For Pythagorean triple $x^2+y^2=z^2$, if $x=13$ and $y+z=169$, then how can I determine all possible $y$ and $z$?

Question

If I know that $x=13$, that $x^2+y^2=z^2$ and $y+z=169$, how can I determine all possible values for $y$ and $z$?

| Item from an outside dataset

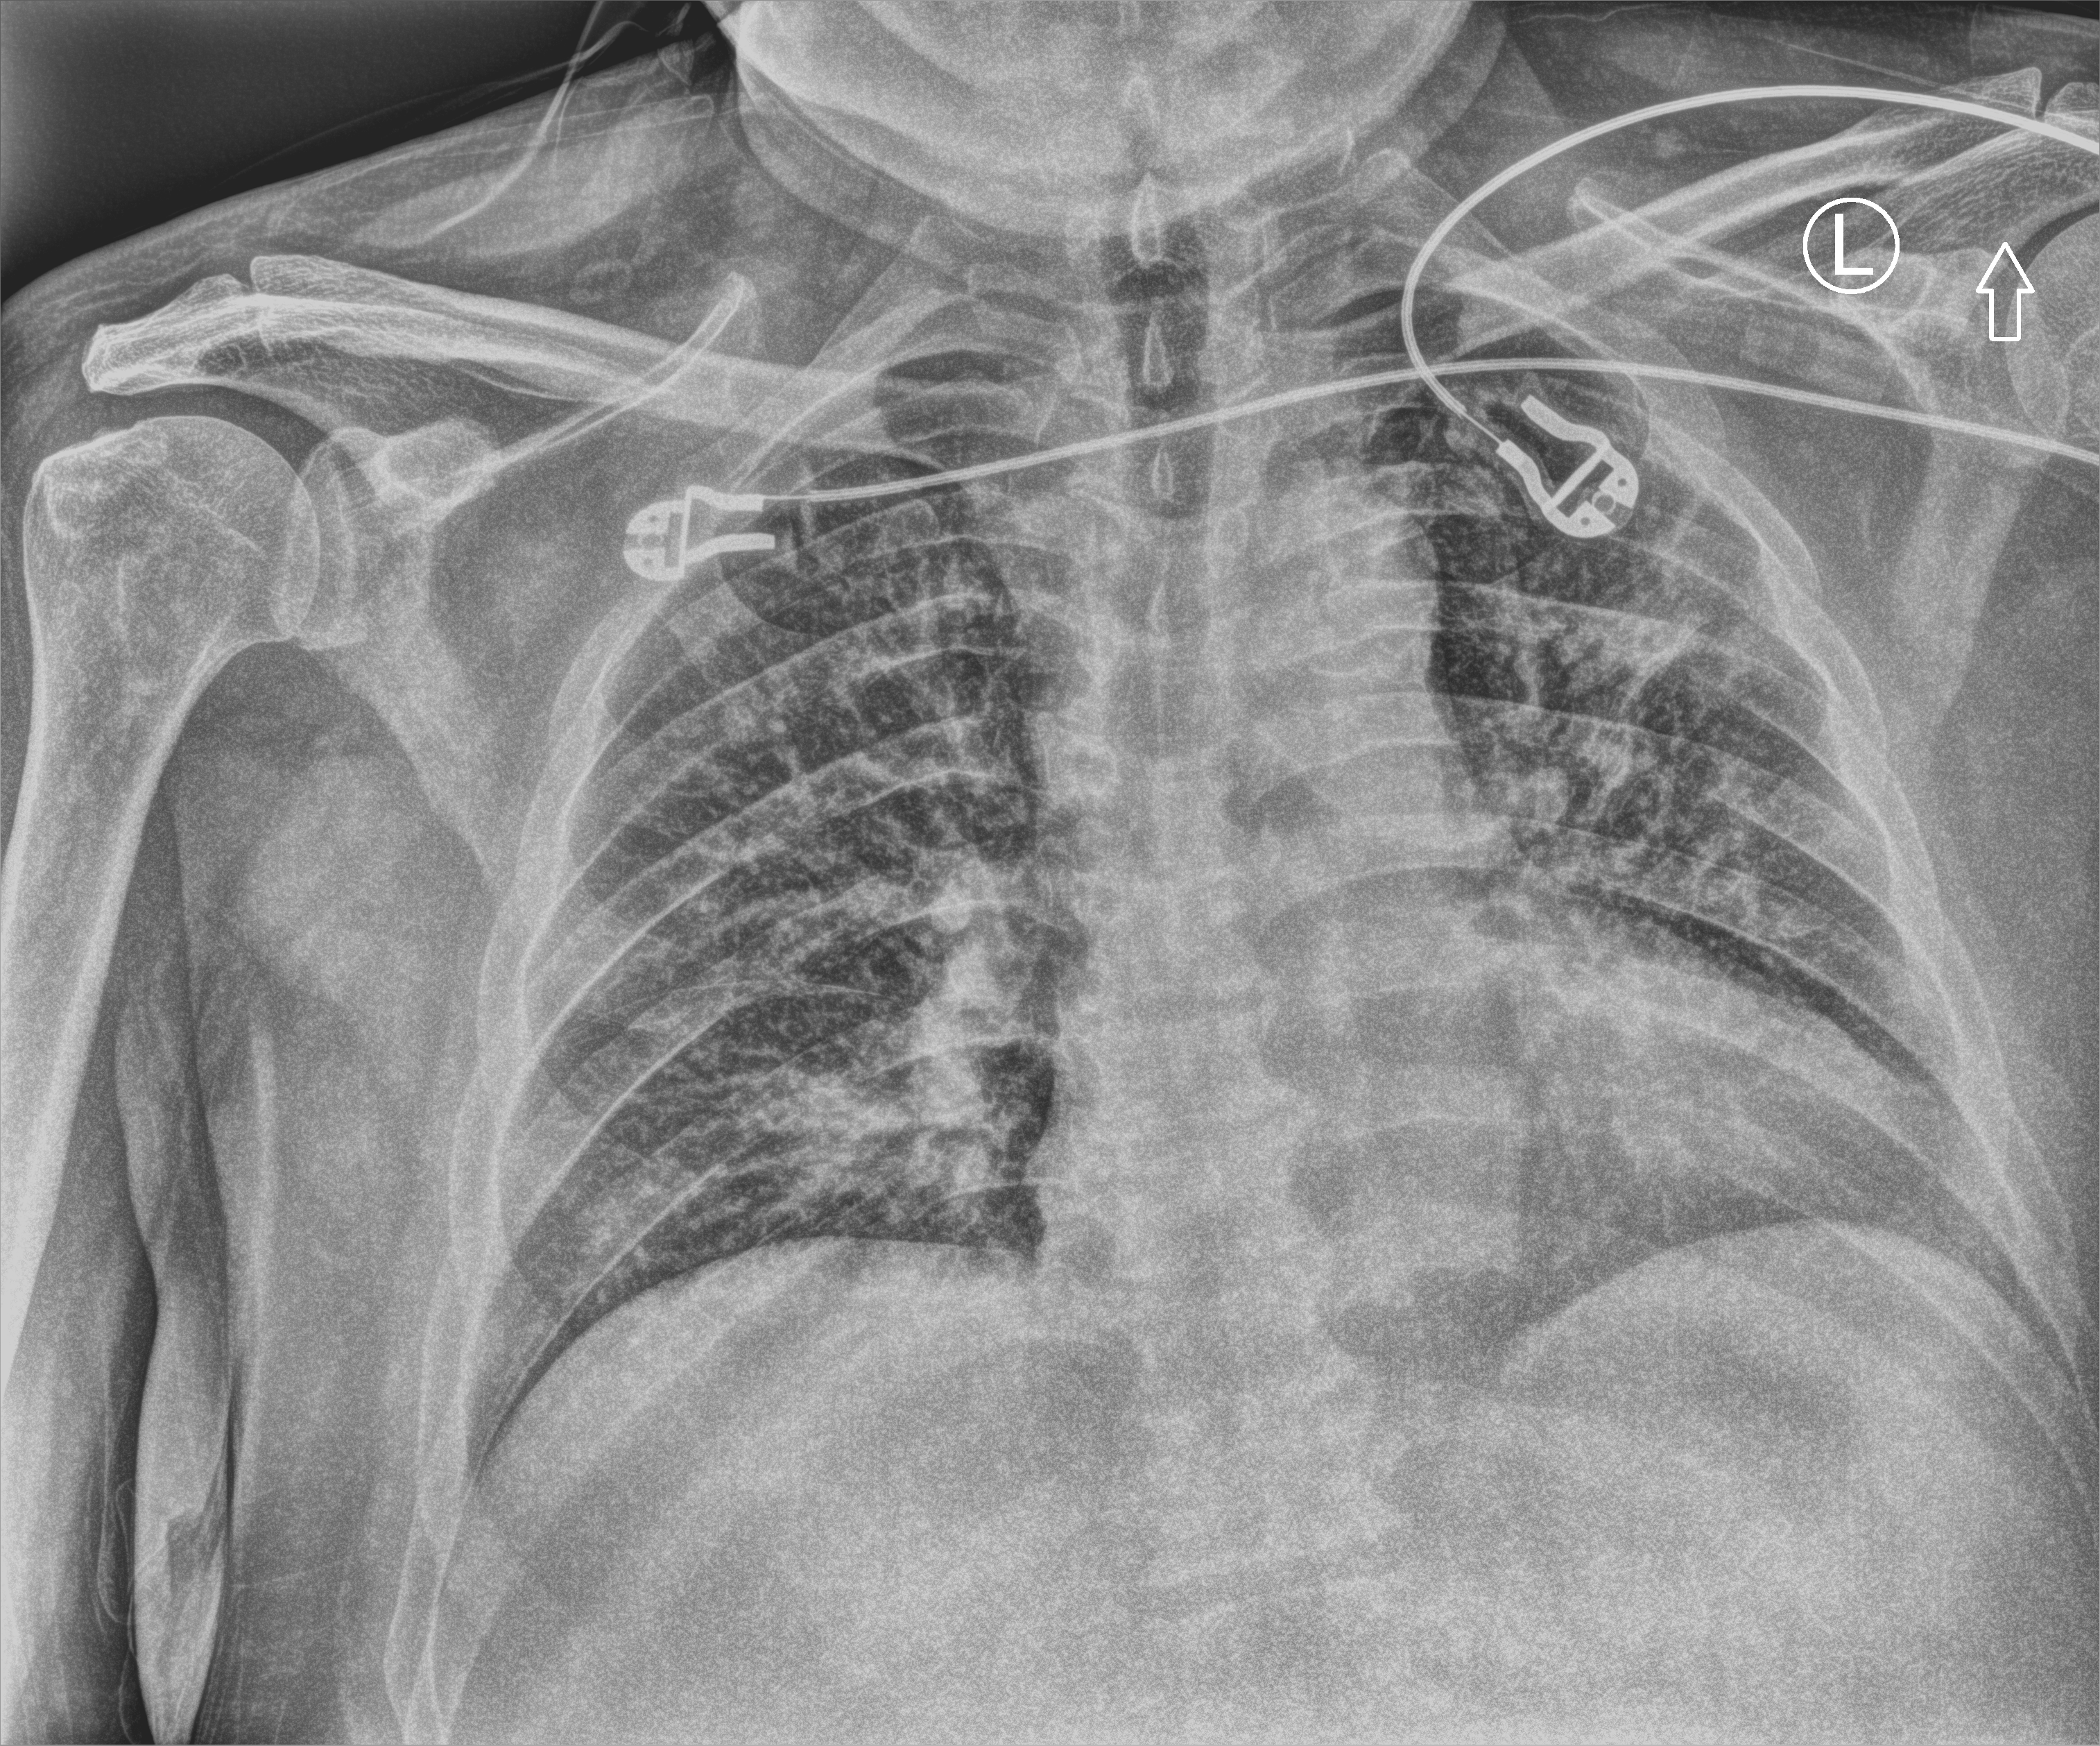
Bedside chest radiograph (computed radiography); anteroposterior (AP) projection. Patient hospitalised with COVID-19; male, aged 18–59 years.
From the hospital-stay record, not from the radiograph (when in the stay this image was taken is not recorded): admitted to intensive care during this hospital stay: no; length of hospital stay: 18 days; mechanically ventilated during this hospital stay: no.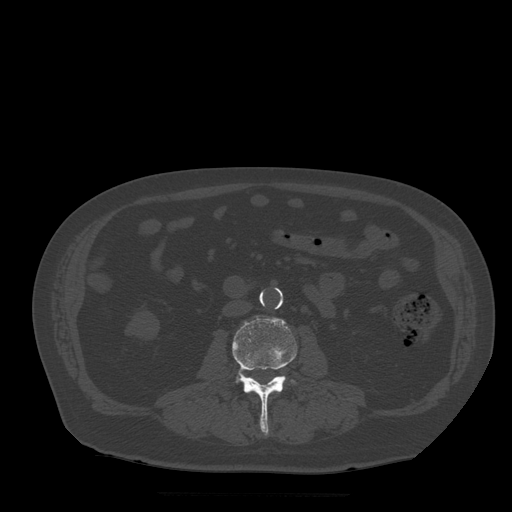
CT including the spine, one axial slice. Position 140 of 522 along the scan axis. Bone window (W 1800 / L 400 HU). 1.25 mm slice thickness. 512 × 512 image matrix, field of view 420 × 420 mm. Patient age 72 years. Case-level facts recorded for this patient, not image findings: primary cancer: prostate.
Structures marked on this image (semi-automatically segmented with operator editing):
- L3 vertebra: bounding box <233,318,297,434> (left, top, right, bottom; pixels)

I know that one possibility (if not only one) is $84$ and $85$, but was curious as to how this would be found.

Answer 1

$$x^2+y^2=z^2$$ $$169=z^2-y^2$$ $$169=(z+y)(z-y)$$ $$169=169(169-2y)$$ $$2y=168$$ $$y=84$$

So $y=84,z=85$ is the only solution.

Answer 2

Here's how I would do it. With the first equation: \begin{gather} x = 13\\ x^2 = 169 \\ \end{gather}

Hence the second equation becomes: \begin{gather} 169 + y^2 = z^2 \\ y^2 - z^2 = -169\\ (y + z)\cdot(y - z) = -169\\ 169 (y - z ) = -169\\ y -z = -1\\ z = y+1\\ \end{gather}

And for the third equation, we obtain: \begin{gather} y + (y+1) = 169\\ 2y = 168\\ y = 84\\ \end{gather}

Hence we selected only one solution, $(x=13,y=84,z=85)$, even over $\mathbb{R}$.